[Named joint coordinates]
**********

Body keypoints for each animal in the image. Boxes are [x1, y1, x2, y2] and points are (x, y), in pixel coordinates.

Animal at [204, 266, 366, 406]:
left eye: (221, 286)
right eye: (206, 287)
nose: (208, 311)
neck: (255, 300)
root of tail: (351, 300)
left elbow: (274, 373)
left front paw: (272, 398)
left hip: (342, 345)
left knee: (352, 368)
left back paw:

**********

* **What you will do**:
If a line of the data contains the string "left", count it; then give the total alone.

* **Worked solution**:
6